Cisco keynote on IT working with OT

In their keynote, officials from Cisco Systems urged infosec pros – who today largely are on the IT side of business – to learn to work with the operational technology (OT) side, which runs factories, pipelines and critical infrastructure. This is because OT networks are increasingly becoming Internet-enabled. And, warned Matt Watchinski, Cisco’s vice-president of global threat intelligent, attackers have noticed.

Malware called VPN Filter is already targeting IoT devices and network routers to pivot into IT networks, he said, and seeking out industrial control traffic to get onto OT networks.

Meanwhile, OT network operators aren’t up to the cyber security standards of their IT counterparts, added Liz Centomi, senior vice-president of Cisco’s IoT division.

She urged IT infosec pros to “lean in and learn about OT environments.”

“Make new friends … learn how to ask the right questions about what is important to them even before thinking about how to secure it,” she added. “Adapt your success to this world .. be the bridge between IT and OT.”

McAfee keynote on AI

Another view of the future came in a keynote from officials at McAfee, who looked at the promise and pitfalls artificial intelligence.

AI will be the “new foundation of our industry, able to better defend our environments, to detect threats, to out-innovate our adversaries,” said CTO Steve Grobman.

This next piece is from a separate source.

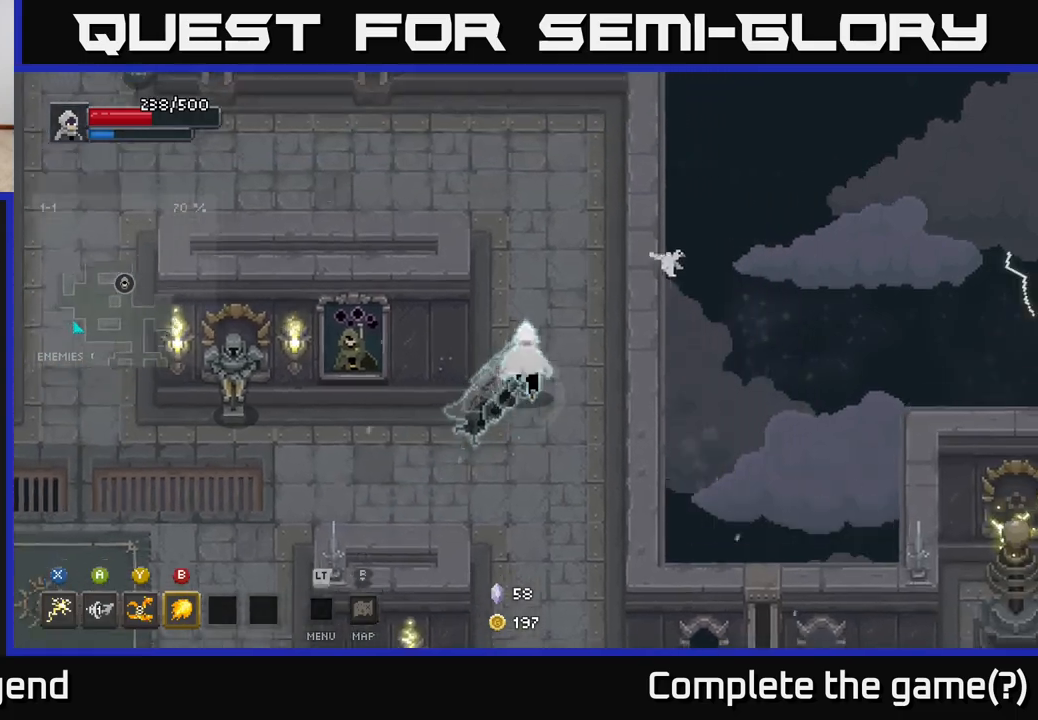
{"buttons": [], "left_stick": "up-left", "right_stick": "center", "events": [[117, "left_stick", "up"], [350, "left_stick", "up-left"]]}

But, he warned infosec pros to look at the problems that AI and machine learning may cause, starting with the fact that criminals and nation-states are just as likely to take advantage of it.

In fact, McAfee used publicly available technology to put together a model that would predict which San Francisco neighborhoods are least likely for a criminal to be caught committing certain crimes.

“The model has no idea whether it’s learning to detect cancer or optimize a crime spree,” said McAfee chief data scientist Celeste Fralick. “It’s just math.”

“We must embrace AI but not forget its limitations,” said Grobman. “It’s fragile and there is a cost of both false positives and false negatives. But when we collaborate to invest in the right technology and deploy it with our eyes wide open … we will shape the 21st century technologies that reshape the human experience.”